[PATCH 1/2] rijndael-ppc: small speed-up for CBC and CFB encryption

Jussi Kivilinna jussi.kivilinna at iki.fi
Wed Jul 27 22:16:31 CEST 2022


* cipher/rijndael-ppc-common.h (AES_ENCRYPT_ALL): Remove
* cipher/rijndael-ppc-functions.h (CFB_ENC_FUNC)
(CBC_ENC_FUNC): Removed two block unrolled loop; Optimized single
block loop for shorter critical-path.
--

Patch gives small ~3% performance increase for CBC and CFB
encryption, tested with POWER8.

Signed-off-by: Jussi Kivilinna <jussi.kivilinna at iki.fi>
---
 cipher/rijndael-ppc-common.h    |  25 ------
 cipher/rijndael-ppc-functions.h | 131 ++++++++++++++++++--------------
 2 files changed, 74 insertions(+), 82 deletions(-)

▸ Written task 1:
Lay out the records below as a JSON list of strings, one string per line, with blank lines left out.

▸ Data for analysis:

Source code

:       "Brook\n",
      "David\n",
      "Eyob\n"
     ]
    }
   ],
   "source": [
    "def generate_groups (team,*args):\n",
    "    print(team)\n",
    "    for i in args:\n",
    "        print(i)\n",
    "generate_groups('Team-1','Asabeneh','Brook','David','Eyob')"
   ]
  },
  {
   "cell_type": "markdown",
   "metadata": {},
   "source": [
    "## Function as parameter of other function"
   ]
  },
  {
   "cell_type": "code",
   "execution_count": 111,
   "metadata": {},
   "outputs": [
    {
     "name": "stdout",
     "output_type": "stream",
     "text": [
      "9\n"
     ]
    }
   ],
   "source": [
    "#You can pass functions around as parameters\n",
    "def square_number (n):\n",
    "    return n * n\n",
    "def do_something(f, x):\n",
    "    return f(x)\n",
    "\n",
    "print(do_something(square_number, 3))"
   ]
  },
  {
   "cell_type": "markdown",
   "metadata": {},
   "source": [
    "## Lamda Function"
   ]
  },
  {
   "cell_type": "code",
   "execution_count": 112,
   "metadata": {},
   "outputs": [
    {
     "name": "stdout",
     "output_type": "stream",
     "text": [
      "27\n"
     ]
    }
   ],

▸ Written task 2:
Repeat the patch message word for word, starting at "(CBC_ENC_FUNC): Removed two" and ending at "insertions(+), 82 deletions(-)".

▸ Answer section 1:
[
  "Source code",
  ":       \"Brook\\n\",",
  "      \"David\\n\",",
  "      \"Eyob\\n\"",
  "     ]",
  "    }",
  "   ],",
  "   \"source\": [",
  "    \"def generate_groups (team,*args):\\n\",",
  "    \"    print(team)\\n\",",
  "    \"    for i in args:\\n\",",
  "    \"        print(i)\\n\",",
  "    \"generate_groups('Team-1','Asabeneh','Brook','David','Eyob')\"",
  "   ]",
  "  },",
  "  {",
  "   \"cell_type\": \"markdown\",",
  "   \"metadata\": {},",
  "   \"source\": [",
  "    \"## Function as parameter of other function\"",
  "   ]",
  "  },",
  "  {",
  "   \"cell_type\": \"code\",",
  "   \"execution_count\": 111,",
  "   \"metadata\": {},",
  "   \"outputs\": [",
  "    {",
  "     \"name\": \"stdout\",",
  "     \"output_type\": \"stream\",",
  "     \"text\": [",
  "      \"9\\n\"",
  "     ]",
  "    }",
  "   ],",
  "   \"source\": [",
  "    \"#You can pass functions around as parameters\\n\",",
  "    \"def square_number (n):\\n\",",
  "    \"    return n * n\\n\",",
  "    \"def do_something(f, x):\\n\",",
  "    \"    return f(x)\\n\",",
  "    \"\\n\",",
  "    \"print(do_something(square_number, 3))\"",
  "   ]",
  "  },",
  "  {",
  "   \"cell_type\": \"markdown\",",
  "   \"metadata\": {},",
  "   \"source\": [",
  "    \"## Lamda Function\"",
  "   ]",
  "  },",
  "  {",
  "   \"cell_type\": \"code\",",
  "   \"execution_count\": 112,",
  "   \"metadata\": {},",
  "   \"outputs\": [",
  "    {",
  "     \"name\": \"stdout\",",
  "     \"output_type\": \"stream\",",
  "     \"text\": [",
  "      \"27\\n\"",
  "     ]",
  "    }",
  "   ],"
]

▸ Answer section 2:
(CBC_ENC_FUNC): Removed two block unrolled loop; Optimized single
block loop for shorter critical-path.
--

Patch gives small ~3% performance increase for CBC and CFB
encryption, tested with POWER8.

Signed-off-by: Jussi Kivilinna <jussi.kivilinna at iki.fi>
---
 cipher/rijndael-ppc-common.h    |  25 ------
 cipher/rijndael-ppc-functions.h | 131 ++++++++++++++++++--------------
 2 files changed, 74 insertions(+), 82 deletions(-)